Assignment:
Could you filter the records below and return each line that holds "elbow"?

━━━━━━━━━━

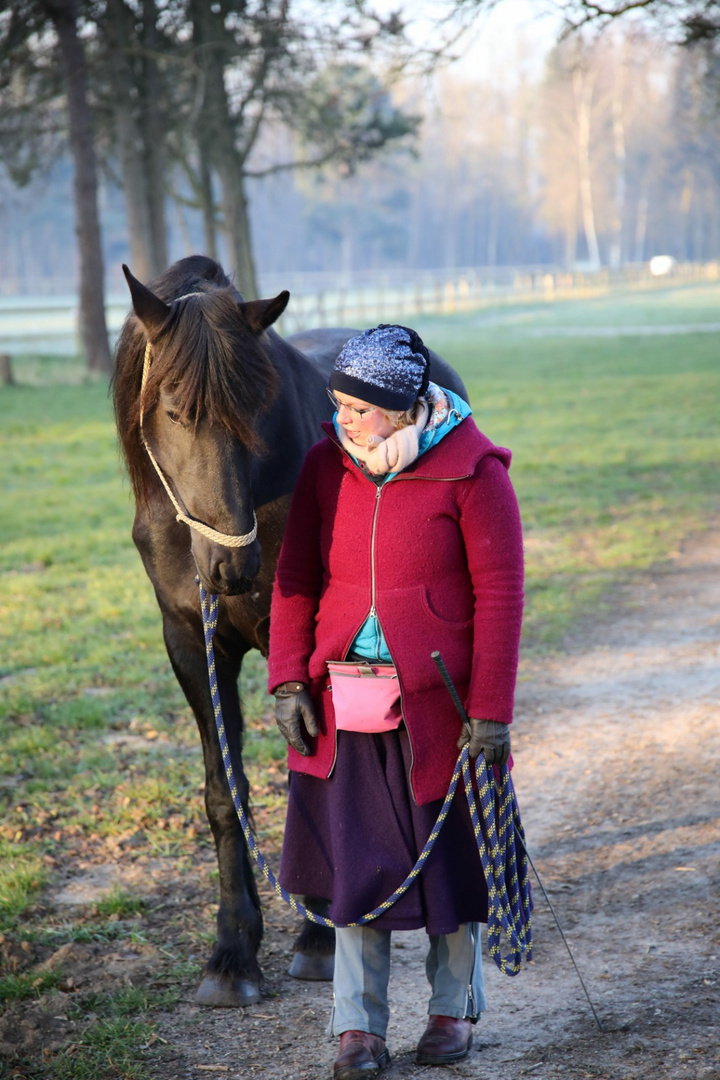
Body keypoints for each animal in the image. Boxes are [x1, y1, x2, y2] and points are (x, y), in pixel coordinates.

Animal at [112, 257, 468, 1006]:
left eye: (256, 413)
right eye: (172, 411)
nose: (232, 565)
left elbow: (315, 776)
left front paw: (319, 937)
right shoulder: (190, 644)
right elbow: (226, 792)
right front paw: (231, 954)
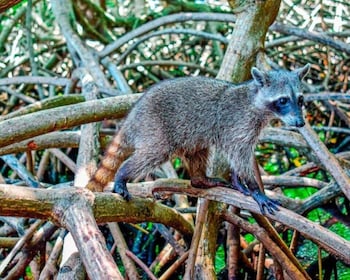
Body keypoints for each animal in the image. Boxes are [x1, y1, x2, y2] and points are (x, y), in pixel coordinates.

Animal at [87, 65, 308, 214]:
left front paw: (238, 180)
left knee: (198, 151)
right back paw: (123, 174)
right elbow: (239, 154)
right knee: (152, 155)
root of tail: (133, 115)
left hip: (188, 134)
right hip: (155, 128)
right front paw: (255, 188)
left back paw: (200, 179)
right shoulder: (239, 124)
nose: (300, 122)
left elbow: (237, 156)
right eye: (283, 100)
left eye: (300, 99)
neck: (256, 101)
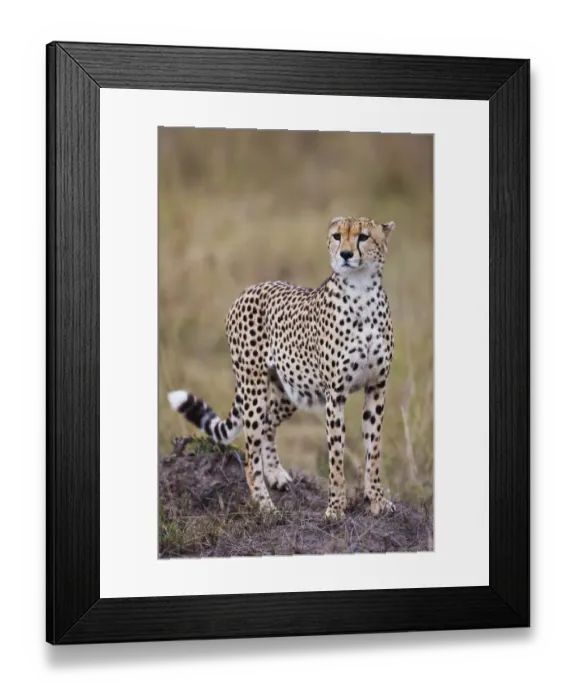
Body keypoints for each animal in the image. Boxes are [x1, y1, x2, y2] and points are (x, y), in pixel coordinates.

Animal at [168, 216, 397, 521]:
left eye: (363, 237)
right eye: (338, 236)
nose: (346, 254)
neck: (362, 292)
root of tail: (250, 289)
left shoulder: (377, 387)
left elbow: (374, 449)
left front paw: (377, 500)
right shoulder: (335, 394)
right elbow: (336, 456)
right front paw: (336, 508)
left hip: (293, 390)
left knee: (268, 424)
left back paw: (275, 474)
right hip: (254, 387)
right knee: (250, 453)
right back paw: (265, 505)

━━━━━━━━━━

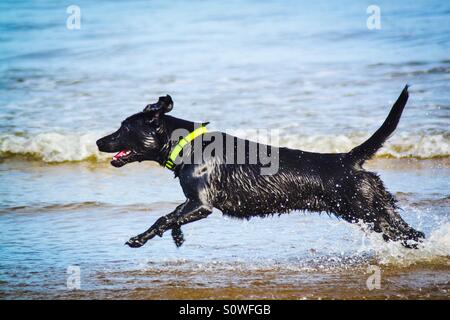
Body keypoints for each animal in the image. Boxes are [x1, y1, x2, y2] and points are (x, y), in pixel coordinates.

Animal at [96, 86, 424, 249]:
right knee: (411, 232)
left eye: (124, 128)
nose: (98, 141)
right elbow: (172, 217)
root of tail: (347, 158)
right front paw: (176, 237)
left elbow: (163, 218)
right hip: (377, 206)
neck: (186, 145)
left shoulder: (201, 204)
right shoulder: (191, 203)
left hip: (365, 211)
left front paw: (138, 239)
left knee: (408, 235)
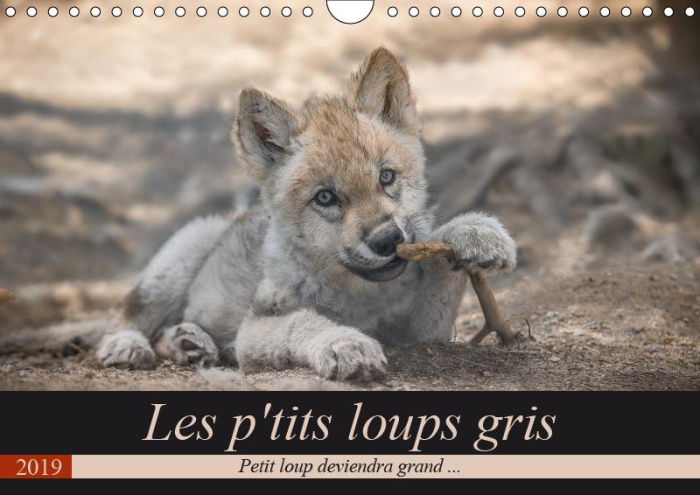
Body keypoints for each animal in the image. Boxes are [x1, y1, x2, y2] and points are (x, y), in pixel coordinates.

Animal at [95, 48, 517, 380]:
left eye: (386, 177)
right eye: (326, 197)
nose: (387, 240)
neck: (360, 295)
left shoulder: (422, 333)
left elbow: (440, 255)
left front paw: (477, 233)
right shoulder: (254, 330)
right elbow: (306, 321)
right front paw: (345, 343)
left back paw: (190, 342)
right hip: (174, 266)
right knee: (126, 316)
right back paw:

━━━━━━━━━━

Solution to this problem:
left elbow: (315, 776)
right elbow: (226, 792)
right elbow: (239, 154)
left elbow: (237, 156)
left elbow: (374, 449)
right elbow: (336, 456)
right elbow: (172, 217)
left elbow: (163, 218)
left elbow: (440, 255)
right elbow: (306, 321)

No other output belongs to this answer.